Trecho escolhido.

Título: 'Situação no subúrbio é volátil há vários anos'
Autor: Reali Júnior
Fonte: O Estado de São Paulo, 12/11/2005, Internacional, p. A20

Líder da revolução estudantil de maio de 1968 na França, o eurodeputado Daniel Cohn-Bendit, hoje com 60 anos, concedeu a seguinte entrevista. Qual a sua opinião sobre a avaliação do ministro do Interior francês, Nicolas Sarkozy, de que os distúrbios são "perfeitamente organizados"?

Bobagem, absurdo, besteira. Isso mostra não só que ele falhou como ministro do Interior, como agora está tentando encobrir suas falhas inventando uma teoria conspiratória.

Os distúrbios foram desencadeados pela morte de dois garotos, eletrocutados numa subestação de eletricidade.Testemunhas afirmam que a polícia empurrou os garotos para a morte. Mas o relatório da polícia conta uma história diferente. Como deveria ser a atividade policial nesses bairros convulsionados?

Essas áreas enfrentam batidas policiais diárias. Na maioria dos casos, a polícia está lá para controlar os jovens norte-africanos. Os suspeitos são humilhados, detidos em postos policiais por quatro horas e depois soltos. Os garotos mortos foram apanhados numa dessas batidas. Ainda se estava no Ramadã (o mês sagrado dos muçulmanos) naquele dia, por volta das 16 horas, e eles estavam em jejum até aquela hora. Eles queriam apenas comer sua primeira refeição ao anoitecer sem ter de passar quatro horas detidos. Foi por isso que fugiram.

Tarefa a fazer.
No trecho, por quanto tempo os suspeitos ficam detidos nos postos policiais antes de serem soltos? As entradas são um material à parte, sem ligação com o trecho.

Amostra dos dados.

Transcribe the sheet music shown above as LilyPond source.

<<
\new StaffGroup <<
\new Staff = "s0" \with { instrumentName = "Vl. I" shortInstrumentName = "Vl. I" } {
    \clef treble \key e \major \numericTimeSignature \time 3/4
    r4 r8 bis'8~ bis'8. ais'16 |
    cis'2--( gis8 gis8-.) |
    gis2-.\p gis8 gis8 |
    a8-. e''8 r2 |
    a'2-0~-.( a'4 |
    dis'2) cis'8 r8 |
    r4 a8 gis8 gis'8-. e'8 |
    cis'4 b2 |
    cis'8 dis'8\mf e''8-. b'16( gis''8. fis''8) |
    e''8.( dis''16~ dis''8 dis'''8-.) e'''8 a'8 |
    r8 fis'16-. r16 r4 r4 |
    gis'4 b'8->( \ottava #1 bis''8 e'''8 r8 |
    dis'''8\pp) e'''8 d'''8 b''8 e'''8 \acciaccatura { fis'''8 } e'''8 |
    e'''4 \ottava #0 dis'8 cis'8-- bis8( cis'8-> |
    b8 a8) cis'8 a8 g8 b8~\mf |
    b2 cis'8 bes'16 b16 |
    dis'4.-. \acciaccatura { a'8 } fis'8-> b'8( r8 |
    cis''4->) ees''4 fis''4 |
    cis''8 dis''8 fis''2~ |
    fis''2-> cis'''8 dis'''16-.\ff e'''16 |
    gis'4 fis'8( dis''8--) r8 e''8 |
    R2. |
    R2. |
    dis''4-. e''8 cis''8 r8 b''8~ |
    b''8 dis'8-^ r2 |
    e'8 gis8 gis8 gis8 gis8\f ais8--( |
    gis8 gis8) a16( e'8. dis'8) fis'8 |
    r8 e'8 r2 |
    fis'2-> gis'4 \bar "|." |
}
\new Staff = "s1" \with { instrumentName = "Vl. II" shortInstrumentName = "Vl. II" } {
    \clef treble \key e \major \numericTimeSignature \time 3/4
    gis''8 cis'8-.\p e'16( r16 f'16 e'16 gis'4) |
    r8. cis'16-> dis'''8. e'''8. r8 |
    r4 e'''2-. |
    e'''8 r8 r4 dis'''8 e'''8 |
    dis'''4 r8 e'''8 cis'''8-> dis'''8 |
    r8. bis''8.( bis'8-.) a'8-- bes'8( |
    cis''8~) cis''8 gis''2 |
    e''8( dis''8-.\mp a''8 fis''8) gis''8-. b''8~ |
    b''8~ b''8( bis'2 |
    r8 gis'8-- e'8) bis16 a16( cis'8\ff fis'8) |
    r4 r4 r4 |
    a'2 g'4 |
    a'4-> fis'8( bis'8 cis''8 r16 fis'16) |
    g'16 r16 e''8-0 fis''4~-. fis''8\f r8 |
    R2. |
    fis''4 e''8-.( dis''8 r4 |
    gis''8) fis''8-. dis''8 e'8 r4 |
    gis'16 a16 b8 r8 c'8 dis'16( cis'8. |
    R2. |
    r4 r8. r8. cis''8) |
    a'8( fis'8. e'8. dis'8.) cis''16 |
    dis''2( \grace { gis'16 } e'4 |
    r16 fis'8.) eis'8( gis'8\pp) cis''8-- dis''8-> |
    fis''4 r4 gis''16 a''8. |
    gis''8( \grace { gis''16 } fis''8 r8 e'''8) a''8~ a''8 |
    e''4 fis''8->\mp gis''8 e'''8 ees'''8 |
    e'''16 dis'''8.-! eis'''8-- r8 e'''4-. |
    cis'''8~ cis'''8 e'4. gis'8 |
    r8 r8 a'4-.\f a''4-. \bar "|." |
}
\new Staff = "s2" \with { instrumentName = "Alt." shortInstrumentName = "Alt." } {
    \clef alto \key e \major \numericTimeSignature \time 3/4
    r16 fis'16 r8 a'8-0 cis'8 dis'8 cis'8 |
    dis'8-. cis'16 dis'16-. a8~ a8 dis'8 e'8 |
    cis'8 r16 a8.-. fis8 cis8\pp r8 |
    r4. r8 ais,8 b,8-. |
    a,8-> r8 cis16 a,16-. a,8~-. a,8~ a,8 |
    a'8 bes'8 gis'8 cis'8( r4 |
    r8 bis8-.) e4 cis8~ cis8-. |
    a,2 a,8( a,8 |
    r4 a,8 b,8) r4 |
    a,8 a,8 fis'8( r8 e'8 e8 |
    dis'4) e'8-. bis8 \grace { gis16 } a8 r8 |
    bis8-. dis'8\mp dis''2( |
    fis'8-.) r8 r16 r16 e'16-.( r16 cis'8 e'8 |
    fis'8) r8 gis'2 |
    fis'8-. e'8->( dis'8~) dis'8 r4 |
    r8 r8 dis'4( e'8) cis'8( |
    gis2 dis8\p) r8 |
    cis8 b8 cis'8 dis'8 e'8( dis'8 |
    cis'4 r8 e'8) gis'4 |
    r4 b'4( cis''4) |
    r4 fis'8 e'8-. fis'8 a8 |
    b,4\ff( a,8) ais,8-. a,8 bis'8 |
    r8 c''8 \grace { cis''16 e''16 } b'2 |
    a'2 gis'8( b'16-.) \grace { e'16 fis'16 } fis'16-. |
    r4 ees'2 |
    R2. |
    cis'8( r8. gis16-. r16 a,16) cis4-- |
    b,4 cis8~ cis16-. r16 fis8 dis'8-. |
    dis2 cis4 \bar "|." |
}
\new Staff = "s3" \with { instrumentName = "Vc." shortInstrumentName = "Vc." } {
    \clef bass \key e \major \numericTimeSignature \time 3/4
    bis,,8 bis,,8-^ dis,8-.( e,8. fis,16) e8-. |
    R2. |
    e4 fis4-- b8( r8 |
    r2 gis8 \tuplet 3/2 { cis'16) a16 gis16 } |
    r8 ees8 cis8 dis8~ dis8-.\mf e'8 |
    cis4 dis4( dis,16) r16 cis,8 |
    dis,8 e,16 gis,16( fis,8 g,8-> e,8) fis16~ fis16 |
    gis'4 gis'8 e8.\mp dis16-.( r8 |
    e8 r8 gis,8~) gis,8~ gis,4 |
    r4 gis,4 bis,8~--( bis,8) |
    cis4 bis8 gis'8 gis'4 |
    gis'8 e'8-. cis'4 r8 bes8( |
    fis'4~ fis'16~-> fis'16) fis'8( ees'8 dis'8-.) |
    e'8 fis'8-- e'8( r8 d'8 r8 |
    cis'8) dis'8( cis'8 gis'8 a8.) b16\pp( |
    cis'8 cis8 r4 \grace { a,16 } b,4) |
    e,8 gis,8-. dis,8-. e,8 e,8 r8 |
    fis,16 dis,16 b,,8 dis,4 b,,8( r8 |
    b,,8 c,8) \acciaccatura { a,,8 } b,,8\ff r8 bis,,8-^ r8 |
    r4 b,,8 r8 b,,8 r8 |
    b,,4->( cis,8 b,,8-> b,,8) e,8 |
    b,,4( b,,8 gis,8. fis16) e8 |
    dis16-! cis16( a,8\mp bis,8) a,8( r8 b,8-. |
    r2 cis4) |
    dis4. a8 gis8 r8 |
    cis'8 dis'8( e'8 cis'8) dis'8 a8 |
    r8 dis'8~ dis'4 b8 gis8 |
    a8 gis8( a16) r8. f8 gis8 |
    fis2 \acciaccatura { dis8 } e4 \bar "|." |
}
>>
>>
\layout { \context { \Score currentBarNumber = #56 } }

Sua resposta.
Por quatro horas.